───── Record excerpts
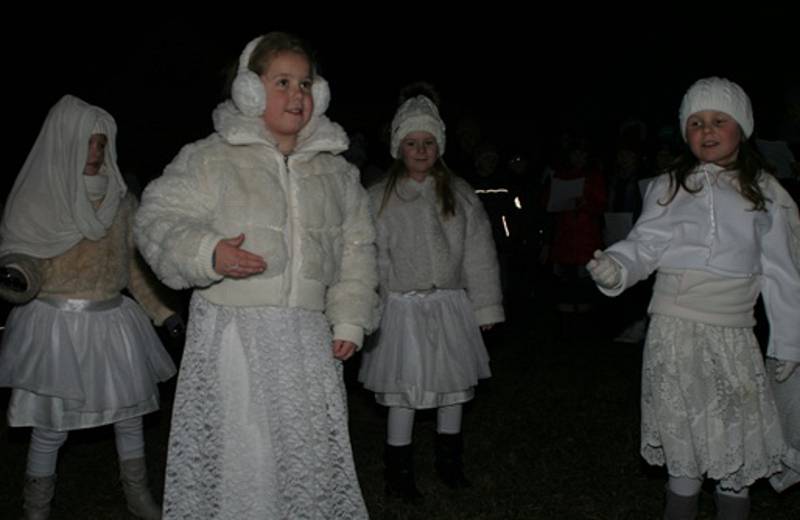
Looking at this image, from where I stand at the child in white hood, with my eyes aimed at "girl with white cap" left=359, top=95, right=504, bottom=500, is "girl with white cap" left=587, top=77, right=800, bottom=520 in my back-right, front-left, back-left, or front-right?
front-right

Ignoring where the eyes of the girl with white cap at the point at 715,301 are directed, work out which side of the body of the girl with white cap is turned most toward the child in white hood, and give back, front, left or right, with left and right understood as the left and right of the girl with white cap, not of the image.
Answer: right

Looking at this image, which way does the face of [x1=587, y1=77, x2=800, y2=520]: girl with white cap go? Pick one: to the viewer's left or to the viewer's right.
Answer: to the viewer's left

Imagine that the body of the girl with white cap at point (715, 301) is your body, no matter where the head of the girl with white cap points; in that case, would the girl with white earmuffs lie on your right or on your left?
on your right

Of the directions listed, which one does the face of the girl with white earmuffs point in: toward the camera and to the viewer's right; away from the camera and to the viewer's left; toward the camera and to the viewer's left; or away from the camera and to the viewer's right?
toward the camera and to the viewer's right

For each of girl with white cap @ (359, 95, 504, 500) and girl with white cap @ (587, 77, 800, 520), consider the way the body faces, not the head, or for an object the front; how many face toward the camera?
──────────
───── Record excerpts
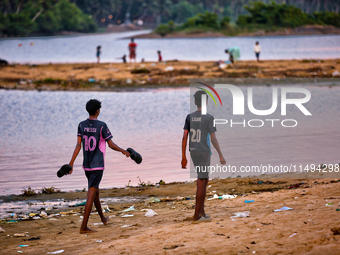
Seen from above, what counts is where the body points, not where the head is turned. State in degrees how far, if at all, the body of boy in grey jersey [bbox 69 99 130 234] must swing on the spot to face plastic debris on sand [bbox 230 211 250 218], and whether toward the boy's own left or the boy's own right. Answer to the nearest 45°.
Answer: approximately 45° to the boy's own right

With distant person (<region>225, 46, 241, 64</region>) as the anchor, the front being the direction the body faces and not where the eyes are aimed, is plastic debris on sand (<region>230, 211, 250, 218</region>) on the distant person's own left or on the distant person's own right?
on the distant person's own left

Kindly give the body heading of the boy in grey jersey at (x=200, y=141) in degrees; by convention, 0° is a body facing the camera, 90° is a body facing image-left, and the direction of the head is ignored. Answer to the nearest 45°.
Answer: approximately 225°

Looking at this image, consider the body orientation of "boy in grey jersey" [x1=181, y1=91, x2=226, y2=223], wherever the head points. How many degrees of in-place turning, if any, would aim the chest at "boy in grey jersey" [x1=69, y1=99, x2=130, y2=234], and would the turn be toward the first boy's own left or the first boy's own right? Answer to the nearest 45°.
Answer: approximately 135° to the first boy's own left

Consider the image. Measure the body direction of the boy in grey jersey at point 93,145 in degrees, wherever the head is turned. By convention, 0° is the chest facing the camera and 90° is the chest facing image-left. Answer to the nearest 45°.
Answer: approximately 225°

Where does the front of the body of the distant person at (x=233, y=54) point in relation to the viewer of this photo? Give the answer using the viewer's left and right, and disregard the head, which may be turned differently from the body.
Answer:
──────────
───── Record excerpts
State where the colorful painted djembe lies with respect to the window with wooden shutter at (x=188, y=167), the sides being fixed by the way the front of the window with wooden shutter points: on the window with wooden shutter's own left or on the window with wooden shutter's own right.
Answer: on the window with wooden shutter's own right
──────────
● Brief: Reproduce the lines of the material starting with the line that contains "State where the" and going on through the line that contains "Answer: on the", swapping "colorful painted djembe" for "painted drum" and leaving everything else unchanged.

● Answer box:
State where the painted drum lies with respect to the window with wooden shutter at (x=188, y=167), the sides being fixed by the way the front of the window with wooden shutter points: on the window with wooden shutter's own left or on the window with wooden shutter's own right.
Answer: on the window with wooden shutter's own right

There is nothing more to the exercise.